At an event in Rio de Janeiro’s Municipal Theater for several thousand of Brazil’s political, business and cultural elite on Saturday, Pope Francis met several indigenous Amazon men with pierced noses, body paint, feather headdresses and straw skirts who told the pontiff they are fighting to preserve their traditional lands from development.

After his address, the Pope was greeted by well-wishers on stage, including the Indians from Porto Seguro in Bahia State, who said they were Catholics. They knelt down and kissed the hand of the Pope, who blessed them.

One of them, Ubirai Matos from the Pataxo tribe, removed his feathered headpiece and gave it to the Pope, who donned it and smiled for photographers.

The Pataxo, with a population of about 2,790 individuals, have never renounced their territory and never acknowledged the “rights” of newly created landowners to dispossess them.

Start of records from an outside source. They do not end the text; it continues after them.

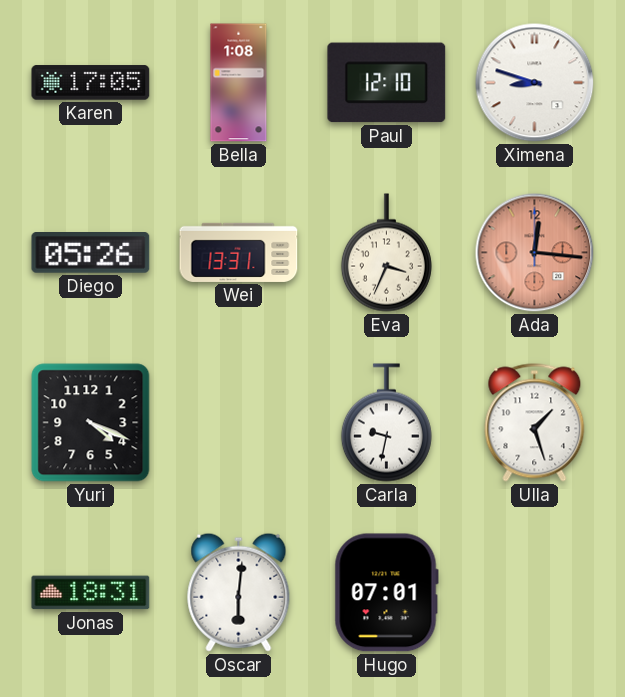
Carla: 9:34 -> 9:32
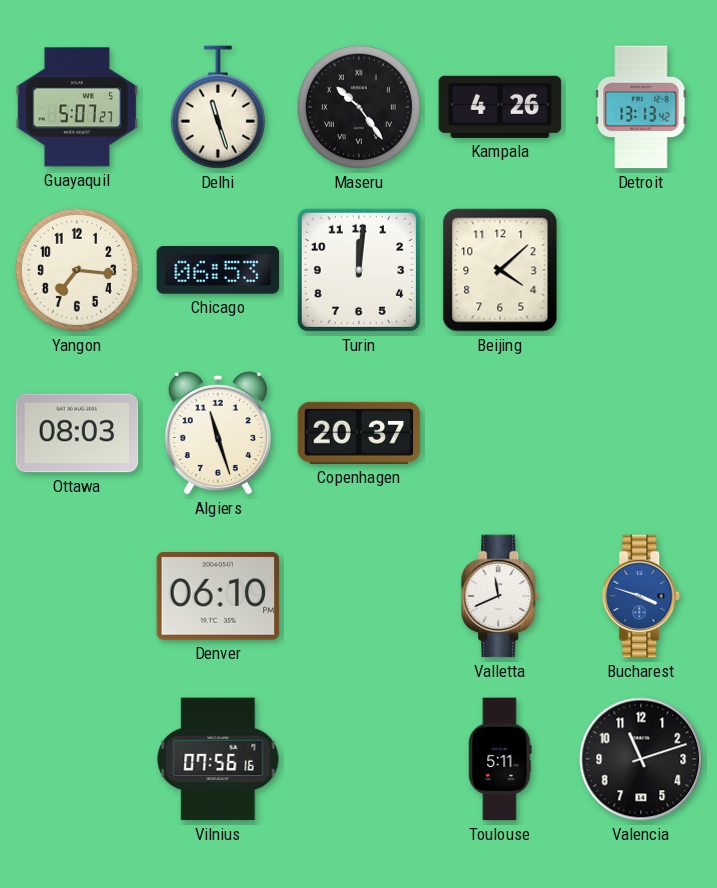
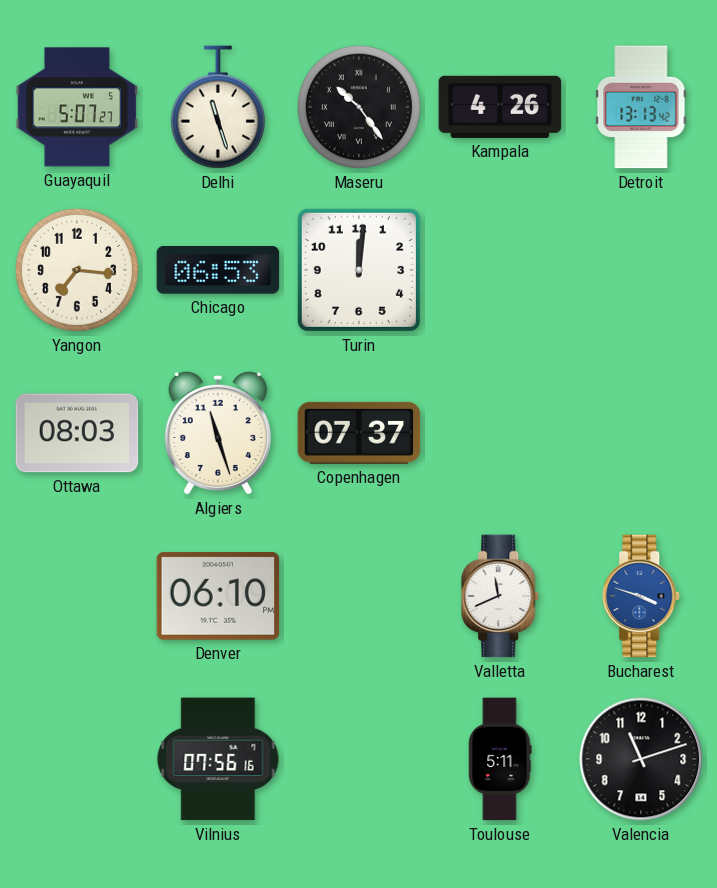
Beijing: 4:08 -> none
Copenhagen: 20:37 -> 07:37
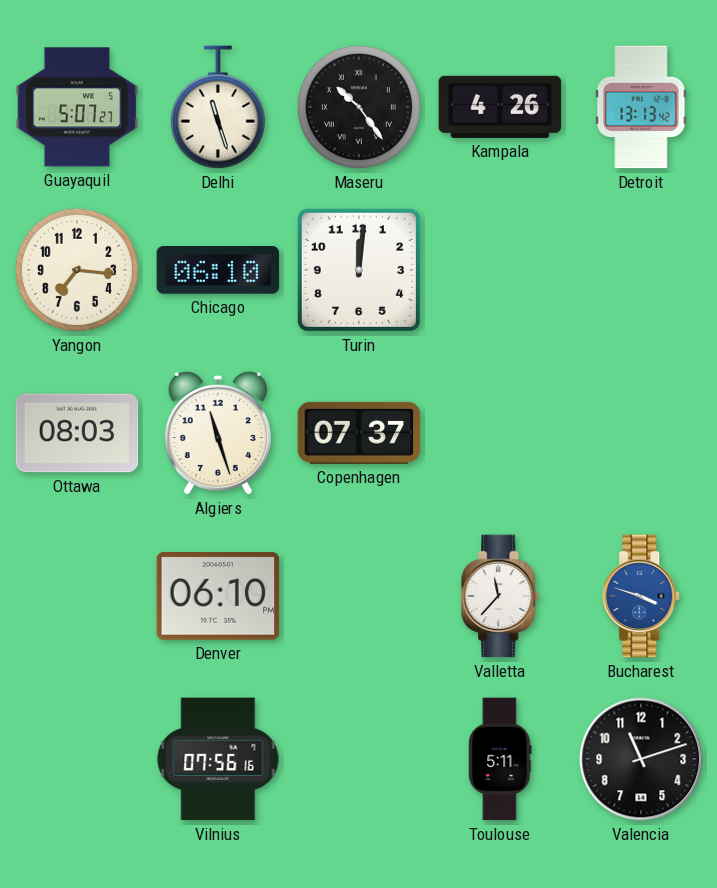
Chicago: 06:53 -> 06:10
Valletta: 11:41 -> 11:37
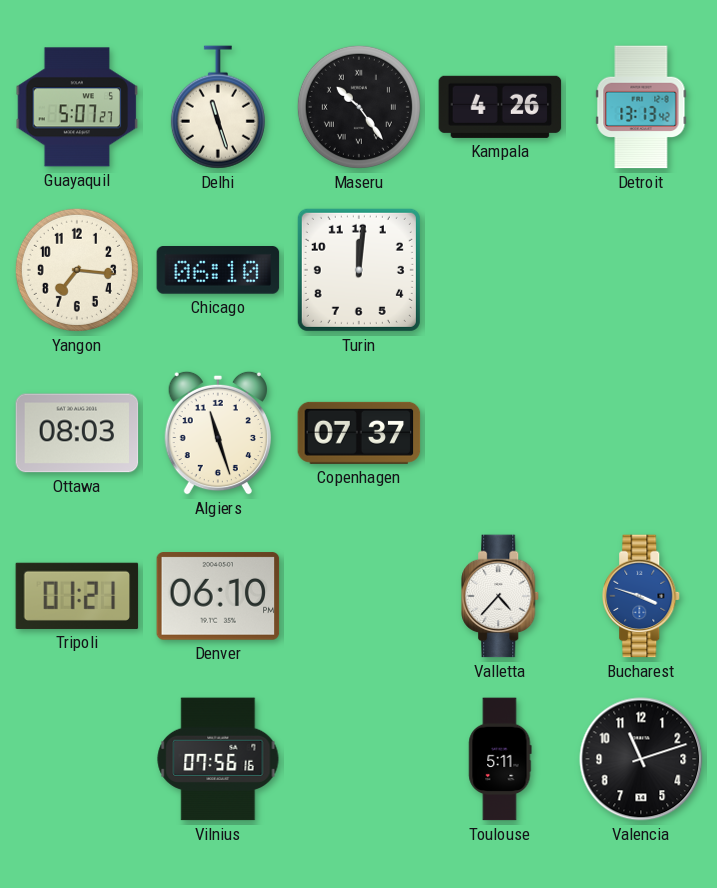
Tripoli: none -> 01:21
Valletta: 11:37 -> 4:37
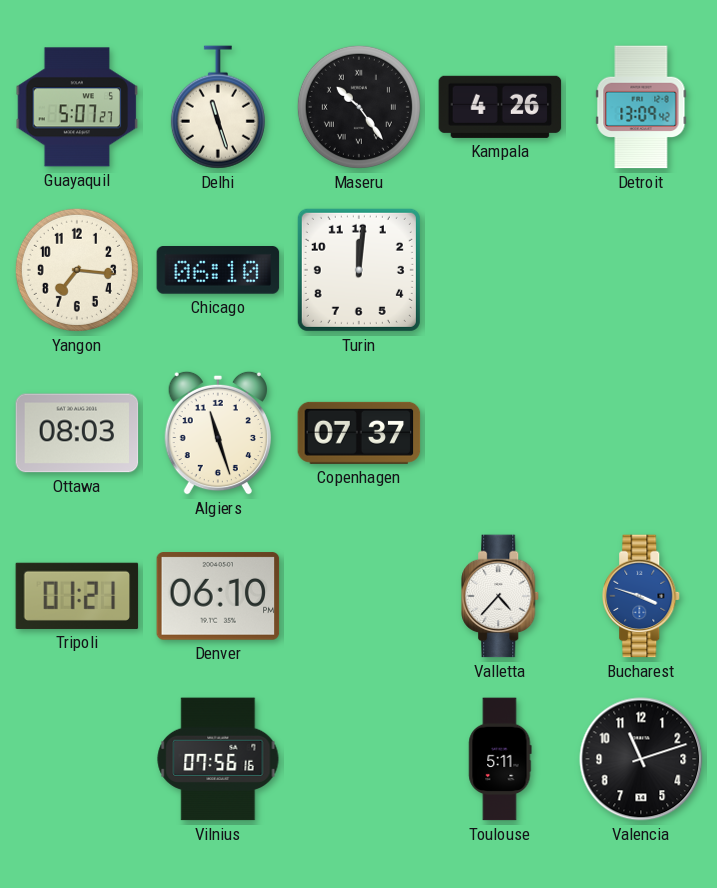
Detroit: 13:13 -> 13:09
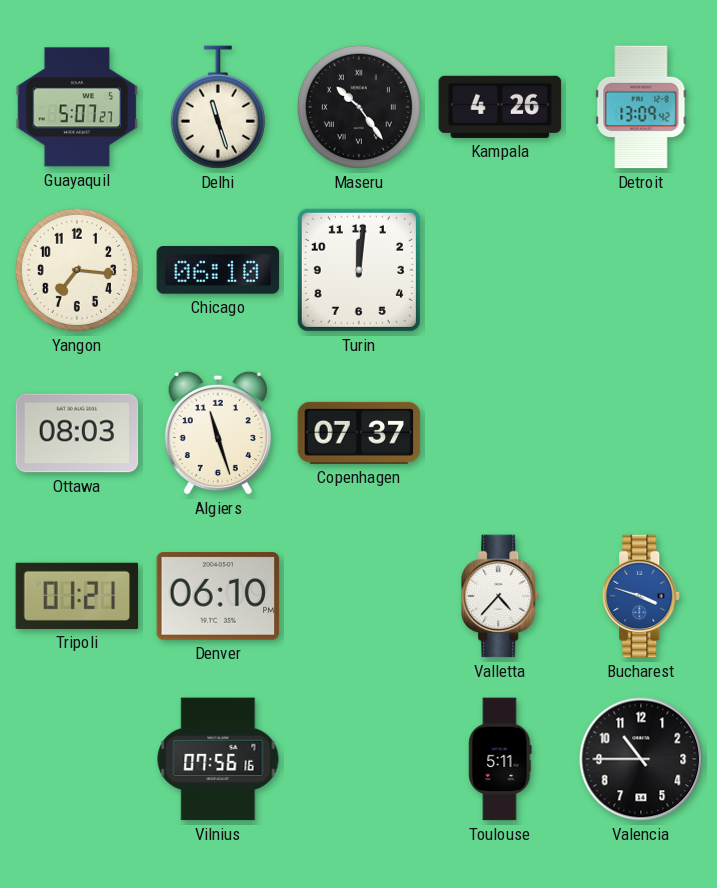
Valencia: 11:12 -> 10:45
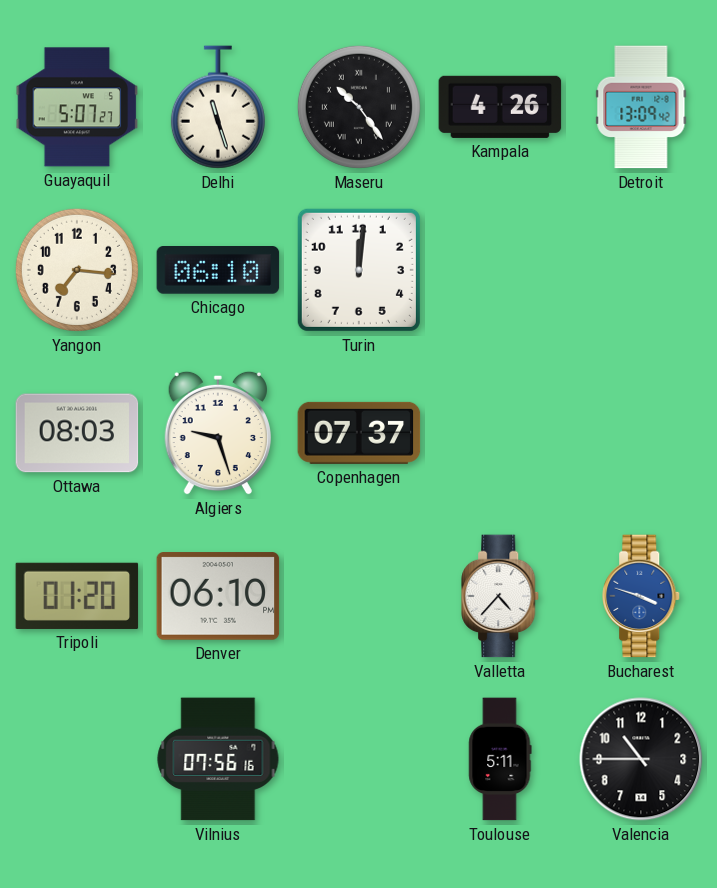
Algiers: 11:27 -> 9:27
Tripoli: 01:21 -> 01:20
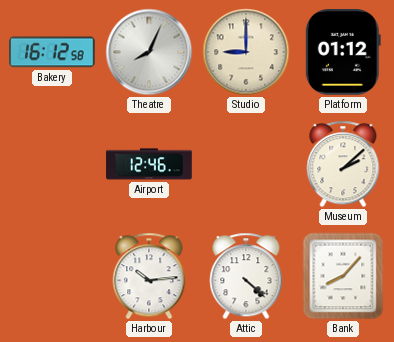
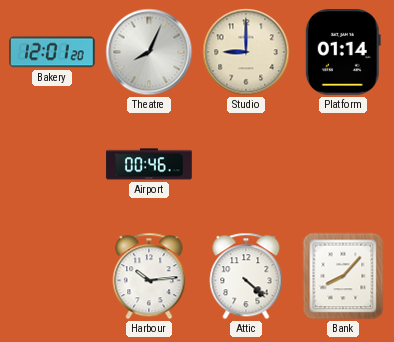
Bakery: 16:12 -> 12:01
Platform: 01:12 -> 01:14
Airport: 12:46 -> 00:46
Museum: 2:08 -> none
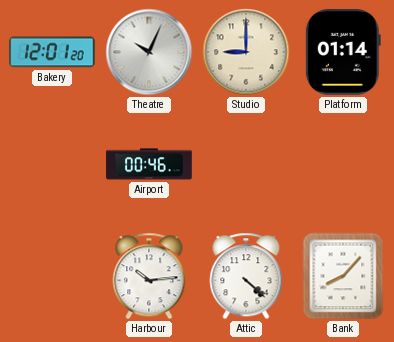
Theatre: 8:04 -> 10:04
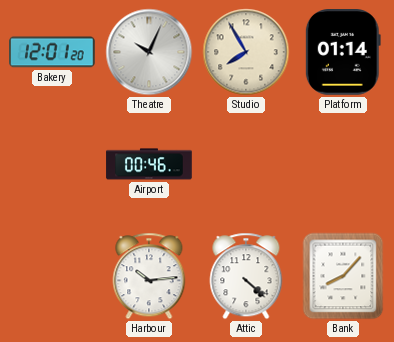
Studio: 9:00 -> 7:55
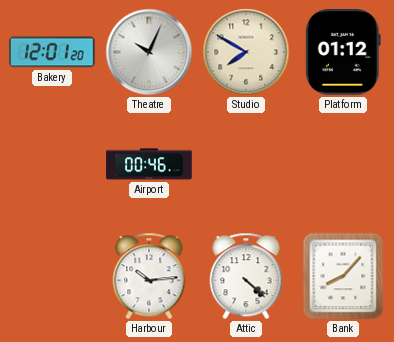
Studio: 7:55 -> 7:50
Platform: 01:14 -> 01:12
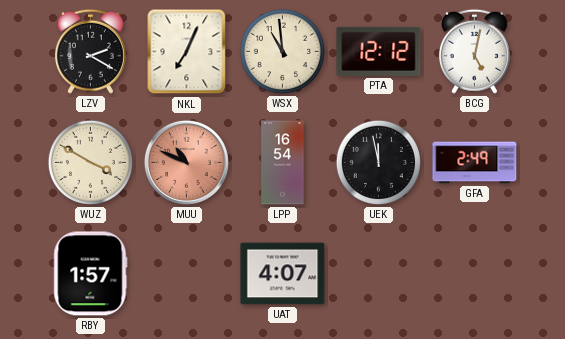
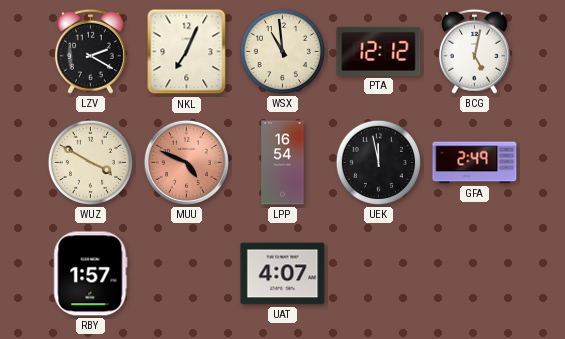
MUU: 10:49 -> 4:49
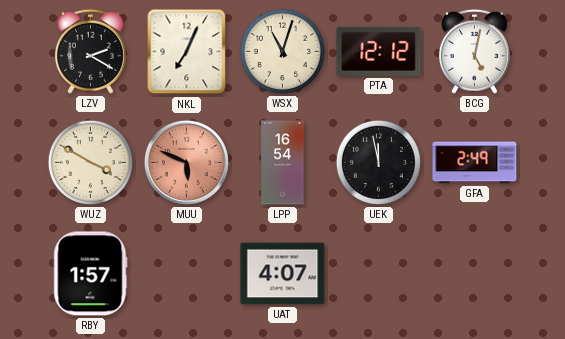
WSX: 10:59 -> 11:03
MUU: 4:49 -> 5:49
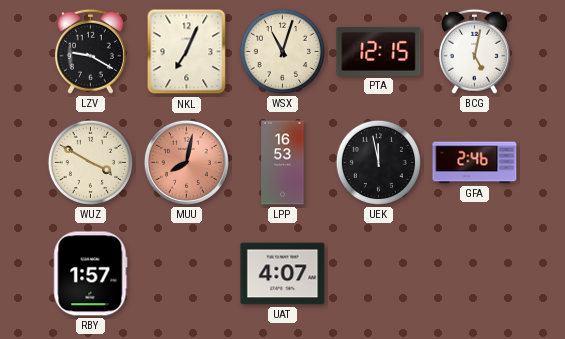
LZV: 2:20 -> 9:20
PTA: 12:12 -> 12:15
MUU: 5:49 -> 8:02
LPP: 16:54 -> 16:53
GFA: 2:49 -> 2:46
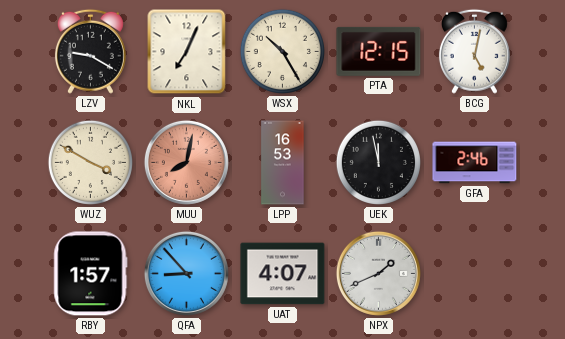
WSX: 11:03 -> 10:25
QFA: none -> 8:53
NPX: none -> 1:41
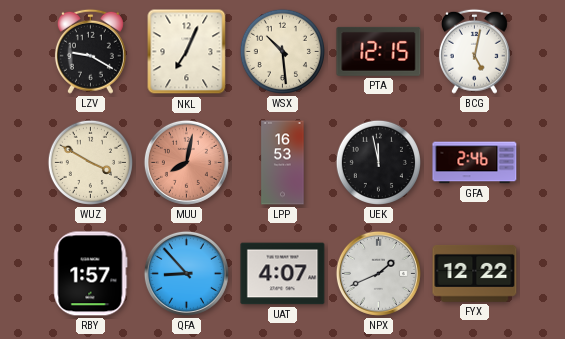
WSX: 10:25 -> 10:29
FYX: none -> 12:22
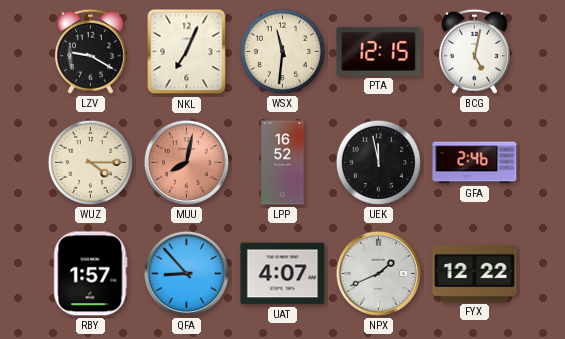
WSX: 10:29 -> 11:31
WUZ: 3:50 -> 4:15
LPP: 16:53 -> 16:52
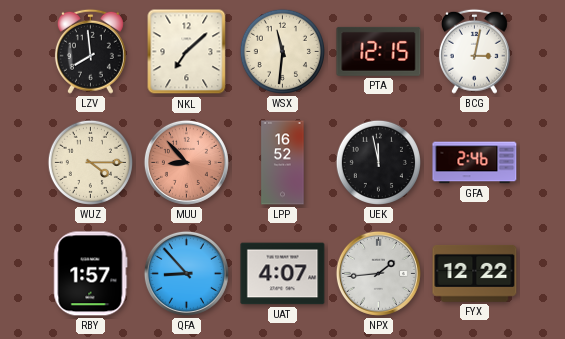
LZV: 9:20 -> 7:59
NKL: 7:04 -> 7:08
BCG: 5:02 -> 3:02
MUU: 8:02 -> 8:53
NPX: 1:41 -> 1:44
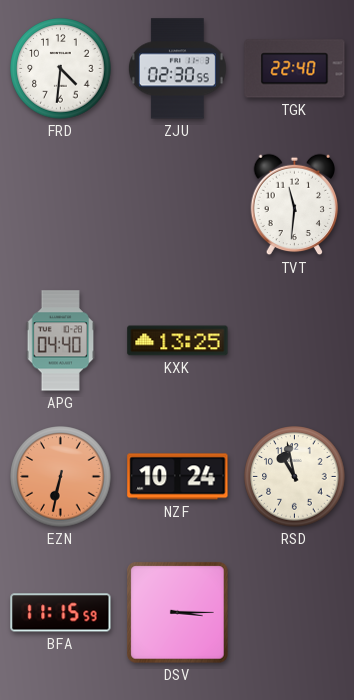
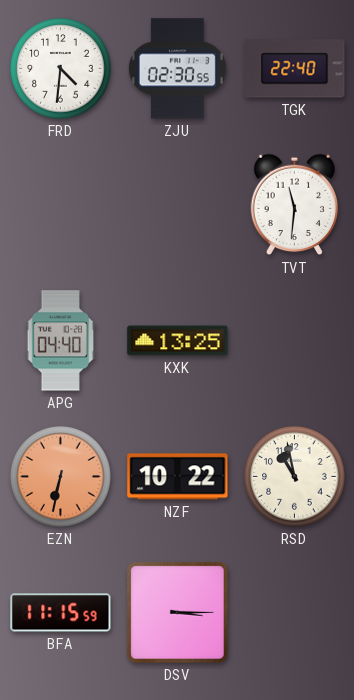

Matos told reporters at the Municipal Theater, “This headdress is a protection amulet which links the spirit and the Earth. There is no better person than the Pope to receive it.”

The government provided heightened security for the papal visit, with more than 28,000 police officers assigned to the week of events, which culminated in the celebrations of World Youth Day Sunday on Rio de Janeiro’s Copacabana Beach.

Some three million people gathered on the famous beach for the final mass of the Pope’s visit to Brazil. They included the presidents of Brazil, Argentina, Bolivia and Suriname, and the vice presidents of Uruguay and Panama.

The Pope welcomed them all, saying. “The church needs you, your enthusiasm, your creativity and the joy that is so characteristic of you.”